Yes, OP said she doesn’t love him: her actual words were “I don’t love him. He’s not v nice to me”. He isn’t nice to her. He calls her “frigid and career-driven” and makes misogynistic remarks, but OP is doing almost everything around the house while he’s ‘researching’ his theories. She’s tried to leave in the past but he used coercive abuse/manipulation tactics to stop her, saying she made him feel “unsafe”, calling her disloyal, “ranting and raving”, and going “crazy in the house for 48 hours”. OP gets the brunt of his anger at home, she’s understandably worried for her children, but she’s worried about him too.

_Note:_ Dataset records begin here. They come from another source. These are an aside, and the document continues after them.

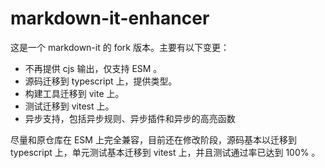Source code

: # markdown-it-enhancer

这是一个 markdown-it 的 fork 版本。主要有以下变更：

- 不再提供 cjs 输出，仅支持 ESM 。
- 源码迁移到 typescript 上，提供类型。
- 构建工具迁移到 vite 上。
- 测试迁移到 vitest 上。
- 异步支持，包括异步规则、异步插件和异步的高亮函数

尽量和原仓库在 ESM 上完全兼容，目前还在修改阶段，源码基本以迁移到 typescript 上，单元测试基本迁移到 vitest 上，并且测试通过率已达到 100% 。
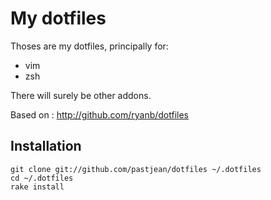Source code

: My dotfiles
===========

Thoses are my dotfiles, principally for:

* vim
* zsh

There will surely be other addons.

Based on : http://github.com/ryanb/dotfiles

Installation
-------------

    git clone git://github.com/pastjean/dotfiles ~/.dotfiles 
    cd ~/.dotfiles
    rake install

He has a family history of psychosis, has been shouting at himself while lying in bed or in the car, and he’s talked about hurting himself. She was “scared to leave” because she was frightened his previous reaction might be repeated, or could be worse now his mental state seems to have deteriorated further.

Some of the things he’s researching might be standard for you, but they’re not standard for him. OP knows her DH, and has said the way he’s asking about these things suggests he believes them. She’s much better placed to make that assessment than you are.

It sounds like you might be feeling uncomfortable and defensive because you’ve asked your ChatGPT some similar odd questions, and possibly that you think this stems from your own neurodivergence. But trying to manage your discomfort by ignoring the actual context that’s been provided, then making things up so you can defend him (calling him “interesting and intelligent”) and painting OP as the issue, (suggesting she’s weak, judgmental, and “making things worse”) isn’t fair, reasonable, or in any way logical.

RenegadeMister · 24/03/2026 07:18

OP I have read all of your posts but not every single reply so if it's been mentioned and you've dismissed it I apologise!

Obviously things are worse than just what you've written in your opening post but I just wanted to flag that all of those worrying things on the original chatGPT conversations came up on that new Louis Theroux documentary about the manosphere. The hand symbols, the aliens/pyramids, loads of awful racial/anti-Semitic stuff as well as misogynistic tripe- just in case this is a rabbit hole he's fallen down?